Redox hydrogels with adjusted redox potential for improved efficiency in Z-scheme inspired biophotovoltaic cells

Abstract

The improvement of Z-scheme inspired biophotovoltaics is achieved by fine tuning the properties of redox hydrogels applied as immobilization and electron conducting matrices for the photosystem–protein complexes. The formal potentials of the redox hydrogels are adjusted to the respective redox sites in the photosystems for optimized electron transfer without substantial voltage loss.

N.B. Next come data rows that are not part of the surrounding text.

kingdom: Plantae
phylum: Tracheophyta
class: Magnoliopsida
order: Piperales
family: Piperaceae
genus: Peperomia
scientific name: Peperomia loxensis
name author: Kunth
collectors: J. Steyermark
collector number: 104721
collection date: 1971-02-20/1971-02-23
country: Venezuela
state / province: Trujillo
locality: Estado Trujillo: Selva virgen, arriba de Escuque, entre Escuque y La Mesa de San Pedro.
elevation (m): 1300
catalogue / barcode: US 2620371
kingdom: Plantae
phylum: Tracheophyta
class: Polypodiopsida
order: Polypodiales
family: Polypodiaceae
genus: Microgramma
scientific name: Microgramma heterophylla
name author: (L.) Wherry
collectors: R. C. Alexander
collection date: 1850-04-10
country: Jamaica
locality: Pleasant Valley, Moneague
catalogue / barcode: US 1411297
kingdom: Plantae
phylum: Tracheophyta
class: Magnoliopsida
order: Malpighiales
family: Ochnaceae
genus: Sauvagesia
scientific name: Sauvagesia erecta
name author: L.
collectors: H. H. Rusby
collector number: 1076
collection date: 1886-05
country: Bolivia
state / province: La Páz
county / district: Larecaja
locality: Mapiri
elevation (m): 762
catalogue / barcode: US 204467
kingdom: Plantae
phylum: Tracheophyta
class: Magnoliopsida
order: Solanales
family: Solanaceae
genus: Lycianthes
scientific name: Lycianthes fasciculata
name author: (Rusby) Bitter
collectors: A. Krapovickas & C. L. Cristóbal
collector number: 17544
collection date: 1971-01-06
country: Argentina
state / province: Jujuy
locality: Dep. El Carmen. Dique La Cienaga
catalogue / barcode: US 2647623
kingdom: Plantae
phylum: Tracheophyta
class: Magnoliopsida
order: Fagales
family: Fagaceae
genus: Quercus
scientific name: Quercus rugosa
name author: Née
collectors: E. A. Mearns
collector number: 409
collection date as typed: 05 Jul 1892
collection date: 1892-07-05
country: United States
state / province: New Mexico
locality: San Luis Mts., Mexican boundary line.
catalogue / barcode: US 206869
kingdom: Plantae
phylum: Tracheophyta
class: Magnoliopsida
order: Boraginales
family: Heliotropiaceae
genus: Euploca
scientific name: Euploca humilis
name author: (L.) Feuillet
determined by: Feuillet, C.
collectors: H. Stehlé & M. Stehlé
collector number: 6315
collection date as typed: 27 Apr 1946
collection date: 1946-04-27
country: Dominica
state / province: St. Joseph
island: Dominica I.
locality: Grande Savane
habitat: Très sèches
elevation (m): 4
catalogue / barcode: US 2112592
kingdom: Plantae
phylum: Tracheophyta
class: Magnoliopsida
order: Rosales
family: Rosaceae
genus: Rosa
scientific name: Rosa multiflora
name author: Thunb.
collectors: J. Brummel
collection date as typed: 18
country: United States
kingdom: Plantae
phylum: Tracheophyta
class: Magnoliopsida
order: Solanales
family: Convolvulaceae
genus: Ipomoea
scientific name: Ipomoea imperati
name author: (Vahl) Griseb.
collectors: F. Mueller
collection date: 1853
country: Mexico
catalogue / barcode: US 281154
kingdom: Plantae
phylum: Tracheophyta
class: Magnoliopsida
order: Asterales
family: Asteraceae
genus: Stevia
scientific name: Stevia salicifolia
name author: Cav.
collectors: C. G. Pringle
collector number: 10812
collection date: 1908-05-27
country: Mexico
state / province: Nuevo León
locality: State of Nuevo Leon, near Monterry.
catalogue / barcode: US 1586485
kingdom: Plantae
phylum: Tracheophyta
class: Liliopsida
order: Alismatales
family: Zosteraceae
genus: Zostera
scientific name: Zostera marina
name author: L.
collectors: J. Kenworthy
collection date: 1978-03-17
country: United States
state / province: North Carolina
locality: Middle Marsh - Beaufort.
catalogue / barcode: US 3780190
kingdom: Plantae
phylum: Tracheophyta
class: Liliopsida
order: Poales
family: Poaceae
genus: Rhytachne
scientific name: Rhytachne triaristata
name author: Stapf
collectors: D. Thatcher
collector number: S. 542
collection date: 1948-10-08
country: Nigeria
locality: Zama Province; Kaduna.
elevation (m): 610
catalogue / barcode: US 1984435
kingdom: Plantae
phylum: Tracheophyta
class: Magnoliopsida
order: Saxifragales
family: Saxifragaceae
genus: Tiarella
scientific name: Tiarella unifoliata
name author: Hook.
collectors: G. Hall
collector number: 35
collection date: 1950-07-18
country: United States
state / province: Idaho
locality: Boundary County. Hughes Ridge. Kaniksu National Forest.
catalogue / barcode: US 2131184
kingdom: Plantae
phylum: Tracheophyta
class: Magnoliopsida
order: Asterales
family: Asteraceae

The anode is based on photosystem 2 (PS2) integrated in a phenothiazine modified redox hydrogel with a formal potential of −1 mV vs. SHE, which is 59 mV more positive than the Q_B acceptor site in PS2. The cathode is based on photosystem 1 (PS1) contacted via an Os-complex based redox hydrogel with a formal potential of 395 mV vs. SHE, i.e. 28 mV more negative than the primary P₇₀₀ electron acceptor of PS1. The potential difference between the two redox hydrogels is 396 mV. An open circuit voltage (V_OC) of 372.5 ± 2.1 mV could be achieved for the biophotovoltaic cell. The maximum power output is 1.91 ± 0.56 μW cm⁻² and the conversion efficiency (η) is 4.5 × 10⁻⁵, representing a 125-fold improvement in comparison to the previously proposed device exploiting the photosynthetic Z-scheme for electrical energy production.